YOUR OBJECTIVE
Check every line of the data for the string "borough" and copy the ones that have it.

EXERCISE MATERIALS
--------------------------------------------------

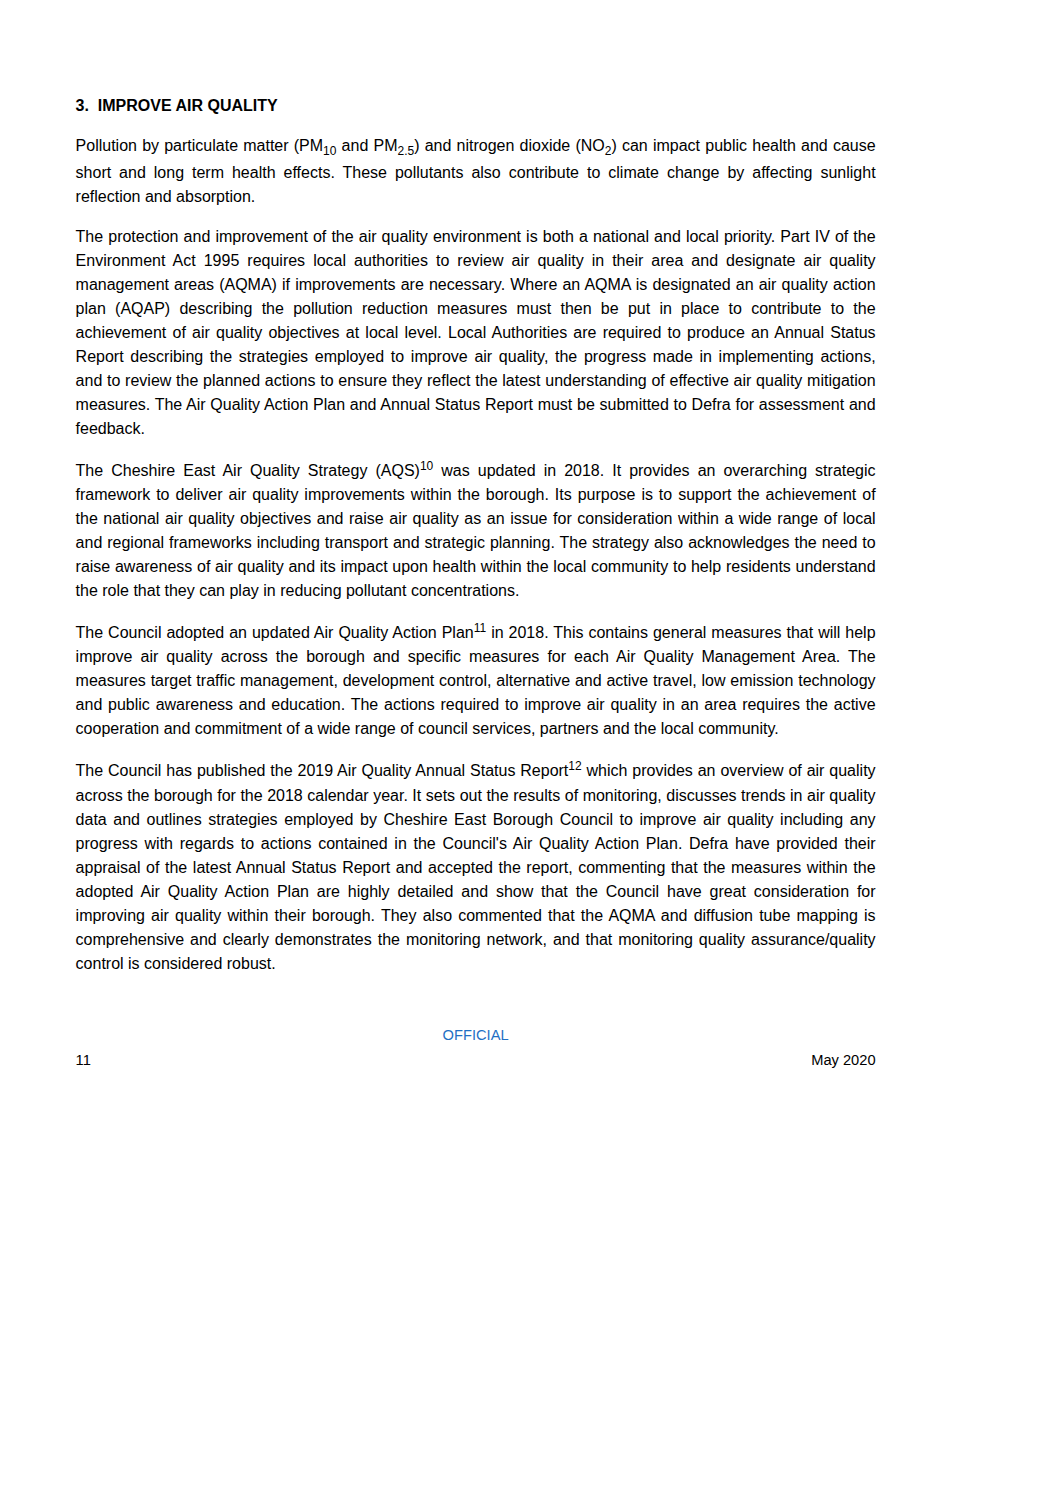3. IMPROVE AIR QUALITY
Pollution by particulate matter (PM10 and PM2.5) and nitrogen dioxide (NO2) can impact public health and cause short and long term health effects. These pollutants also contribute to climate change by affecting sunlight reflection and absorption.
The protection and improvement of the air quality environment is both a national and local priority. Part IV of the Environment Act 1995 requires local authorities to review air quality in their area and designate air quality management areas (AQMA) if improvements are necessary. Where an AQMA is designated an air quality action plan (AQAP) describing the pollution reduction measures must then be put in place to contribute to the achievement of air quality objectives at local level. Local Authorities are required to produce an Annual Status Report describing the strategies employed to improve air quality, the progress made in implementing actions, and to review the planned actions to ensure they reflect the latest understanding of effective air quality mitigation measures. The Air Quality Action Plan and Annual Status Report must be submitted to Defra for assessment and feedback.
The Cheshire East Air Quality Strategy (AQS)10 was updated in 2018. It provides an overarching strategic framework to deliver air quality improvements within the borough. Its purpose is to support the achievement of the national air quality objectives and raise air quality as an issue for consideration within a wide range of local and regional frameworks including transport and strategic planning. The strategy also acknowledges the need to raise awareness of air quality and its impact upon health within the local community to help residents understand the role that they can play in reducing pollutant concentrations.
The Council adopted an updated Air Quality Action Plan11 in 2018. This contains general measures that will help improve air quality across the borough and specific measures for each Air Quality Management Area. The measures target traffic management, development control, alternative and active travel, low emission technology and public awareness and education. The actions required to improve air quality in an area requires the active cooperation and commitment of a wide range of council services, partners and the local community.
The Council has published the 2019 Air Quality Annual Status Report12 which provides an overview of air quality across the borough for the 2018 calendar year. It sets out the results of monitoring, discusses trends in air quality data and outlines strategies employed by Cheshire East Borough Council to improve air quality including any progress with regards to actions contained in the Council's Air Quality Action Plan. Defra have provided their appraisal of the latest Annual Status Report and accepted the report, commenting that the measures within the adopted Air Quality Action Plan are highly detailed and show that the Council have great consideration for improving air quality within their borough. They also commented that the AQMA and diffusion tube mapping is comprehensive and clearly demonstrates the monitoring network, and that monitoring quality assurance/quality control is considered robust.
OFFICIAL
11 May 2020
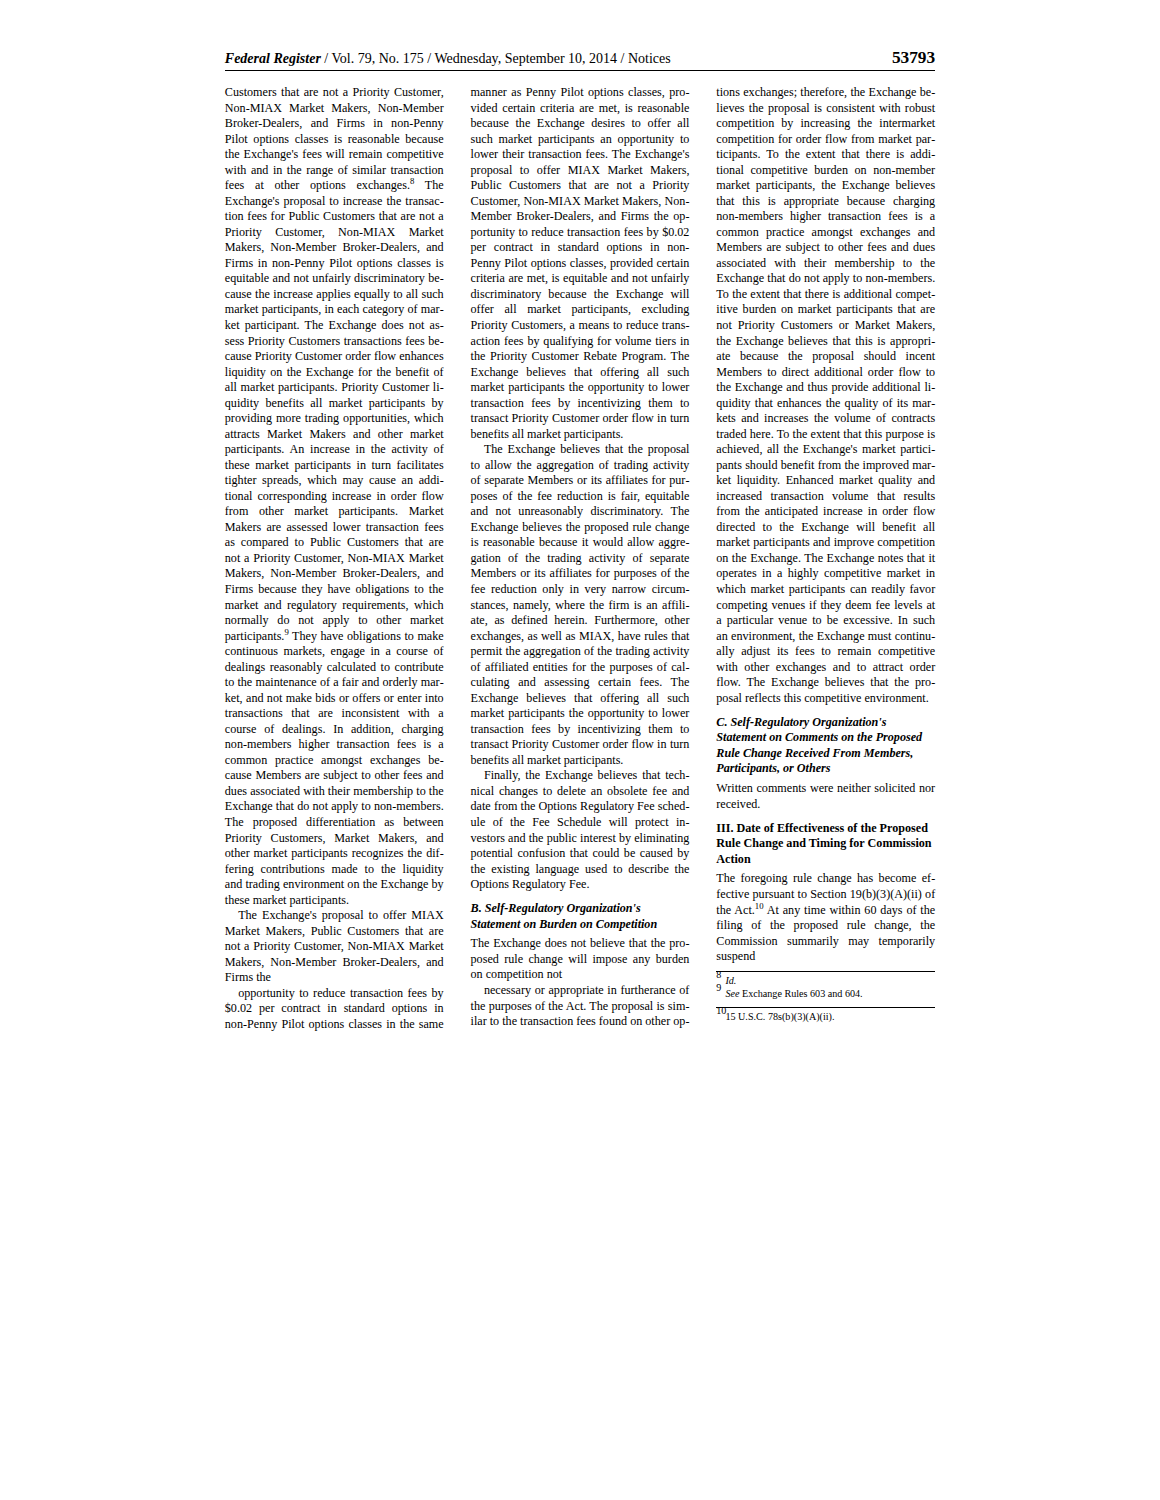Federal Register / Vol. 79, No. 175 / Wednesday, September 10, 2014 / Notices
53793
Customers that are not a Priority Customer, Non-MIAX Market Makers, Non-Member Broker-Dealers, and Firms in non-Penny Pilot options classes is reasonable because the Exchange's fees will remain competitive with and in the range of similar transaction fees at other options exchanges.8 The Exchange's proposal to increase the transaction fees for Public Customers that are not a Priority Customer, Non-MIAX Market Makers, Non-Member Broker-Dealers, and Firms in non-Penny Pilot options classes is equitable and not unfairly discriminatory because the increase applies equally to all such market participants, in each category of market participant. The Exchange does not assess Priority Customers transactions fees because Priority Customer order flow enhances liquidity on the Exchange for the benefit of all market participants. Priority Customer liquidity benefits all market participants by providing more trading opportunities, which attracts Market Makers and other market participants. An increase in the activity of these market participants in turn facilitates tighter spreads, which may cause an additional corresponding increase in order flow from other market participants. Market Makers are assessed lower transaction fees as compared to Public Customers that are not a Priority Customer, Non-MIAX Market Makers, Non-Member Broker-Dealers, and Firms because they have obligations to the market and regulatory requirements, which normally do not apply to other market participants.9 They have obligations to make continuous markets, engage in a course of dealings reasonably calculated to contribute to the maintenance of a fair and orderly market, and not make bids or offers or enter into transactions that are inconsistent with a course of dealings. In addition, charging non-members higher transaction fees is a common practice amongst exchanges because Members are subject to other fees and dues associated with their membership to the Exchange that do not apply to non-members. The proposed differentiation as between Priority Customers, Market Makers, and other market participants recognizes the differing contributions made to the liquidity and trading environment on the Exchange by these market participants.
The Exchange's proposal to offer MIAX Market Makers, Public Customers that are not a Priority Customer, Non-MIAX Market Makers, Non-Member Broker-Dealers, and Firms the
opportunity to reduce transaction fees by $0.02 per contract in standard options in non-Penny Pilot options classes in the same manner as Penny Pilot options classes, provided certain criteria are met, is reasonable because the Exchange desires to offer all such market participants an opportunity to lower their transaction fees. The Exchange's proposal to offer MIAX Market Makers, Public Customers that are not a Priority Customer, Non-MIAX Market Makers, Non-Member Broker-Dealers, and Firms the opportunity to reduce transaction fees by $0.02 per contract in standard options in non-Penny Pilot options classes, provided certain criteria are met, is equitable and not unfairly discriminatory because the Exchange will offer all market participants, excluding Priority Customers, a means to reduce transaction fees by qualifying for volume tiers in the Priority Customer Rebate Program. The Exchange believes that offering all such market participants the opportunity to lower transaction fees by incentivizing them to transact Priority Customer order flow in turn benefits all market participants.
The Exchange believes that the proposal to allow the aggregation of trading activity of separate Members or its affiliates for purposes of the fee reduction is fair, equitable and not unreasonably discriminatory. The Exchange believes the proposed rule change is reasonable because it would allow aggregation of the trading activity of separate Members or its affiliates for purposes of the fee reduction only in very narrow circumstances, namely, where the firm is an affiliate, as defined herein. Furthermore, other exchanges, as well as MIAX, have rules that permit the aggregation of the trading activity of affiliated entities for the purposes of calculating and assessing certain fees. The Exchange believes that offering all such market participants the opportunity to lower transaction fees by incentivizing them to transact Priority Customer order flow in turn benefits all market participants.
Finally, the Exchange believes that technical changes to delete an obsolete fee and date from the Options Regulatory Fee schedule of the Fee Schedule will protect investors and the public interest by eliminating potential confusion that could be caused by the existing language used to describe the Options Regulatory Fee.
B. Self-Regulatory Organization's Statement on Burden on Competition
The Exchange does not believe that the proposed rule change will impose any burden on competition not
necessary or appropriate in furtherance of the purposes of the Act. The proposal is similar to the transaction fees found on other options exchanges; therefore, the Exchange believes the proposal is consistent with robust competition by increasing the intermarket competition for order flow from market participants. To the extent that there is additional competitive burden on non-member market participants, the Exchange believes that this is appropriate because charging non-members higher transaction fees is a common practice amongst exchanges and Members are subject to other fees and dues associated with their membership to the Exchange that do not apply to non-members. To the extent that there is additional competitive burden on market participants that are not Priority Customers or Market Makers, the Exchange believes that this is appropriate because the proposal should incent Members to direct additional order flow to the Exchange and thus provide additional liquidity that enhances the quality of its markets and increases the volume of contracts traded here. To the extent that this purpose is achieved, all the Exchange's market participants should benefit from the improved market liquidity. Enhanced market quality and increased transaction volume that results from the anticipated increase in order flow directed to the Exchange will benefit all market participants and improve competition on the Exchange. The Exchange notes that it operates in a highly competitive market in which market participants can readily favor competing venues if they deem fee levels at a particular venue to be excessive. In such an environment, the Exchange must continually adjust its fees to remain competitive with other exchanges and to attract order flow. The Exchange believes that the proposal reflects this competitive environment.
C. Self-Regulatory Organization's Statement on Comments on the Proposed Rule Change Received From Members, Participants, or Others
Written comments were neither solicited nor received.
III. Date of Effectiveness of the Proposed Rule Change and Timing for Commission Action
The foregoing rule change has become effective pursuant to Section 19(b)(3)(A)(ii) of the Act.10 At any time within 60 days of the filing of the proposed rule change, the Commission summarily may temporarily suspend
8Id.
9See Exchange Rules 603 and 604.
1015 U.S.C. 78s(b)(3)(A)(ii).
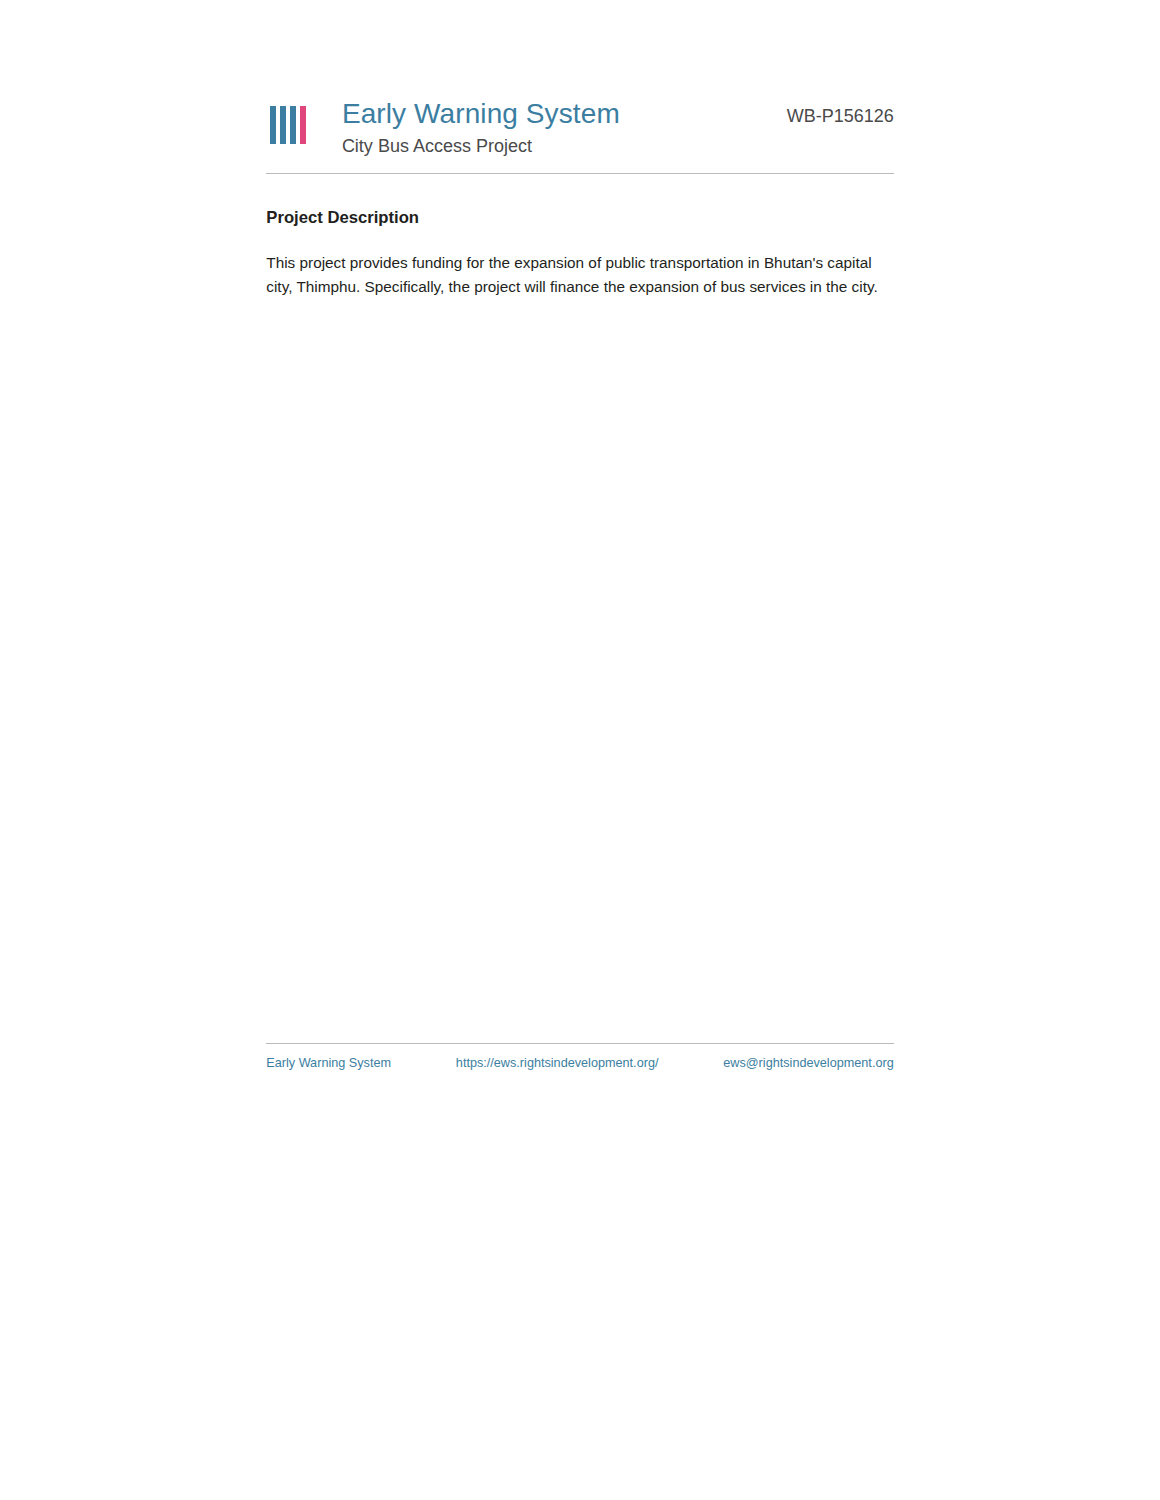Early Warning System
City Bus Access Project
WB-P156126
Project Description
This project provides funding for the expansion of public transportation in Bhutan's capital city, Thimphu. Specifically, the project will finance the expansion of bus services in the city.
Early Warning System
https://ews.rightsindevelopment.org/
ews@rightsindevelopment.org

--------------------------------------------------

COMPLETED TASK
The Cheshire East Air Quality Strategy (AQS)10 was updated in 2018. It provides an overarching strategic framework to deliver air quality improvements within the borough. Its purpose is to support the achievement of the national air quality objectives and raise air quality as an issue for consideration within a wide range of local and regional frameworks including transport and strategic planning. The strategy also acknowledges the need to raise awareness of air quality and its impact upon health within the local community to help residents understand the role that they can play in reducing pollutant concentrations.
The Council adopted an updated Air Quality Action Plan11 in 2018. This contains general measures that will help improve air quality across the borough and specific measures for each Air Quality Management Area. The measures target traffic management, development control, alternative and active travel, low emission technology and public awareness and education. The actions required to improve air quality in an area requires the active cooperation and commitment of a wide range of council services, partners and the local community.
The Council has published the 2019 Air Quality Annual Status Report12 which provides an overview of air quality across the borough for the 2018 calendar year. It sets out the results of monitoring, discusses trends in air quality data and outlines strategies employed by Cheshire East Borough Council to improve air quality including any progress with regards to actions contained in the Council's Air Quality Action Plan. Defra have provided their appraisal of the latest Annual Status Report and accepted the report, commenting that the measures within the adopted Air Quality Action Plan are highly detailed and show that the Council have great consideration for improving air quality within their borough. They also commented that the AQMA and diffusion tube mapping is comprehensive and clearly demonstrates the monitoring network, and that monitoring quality assurance/quality control is considered robust.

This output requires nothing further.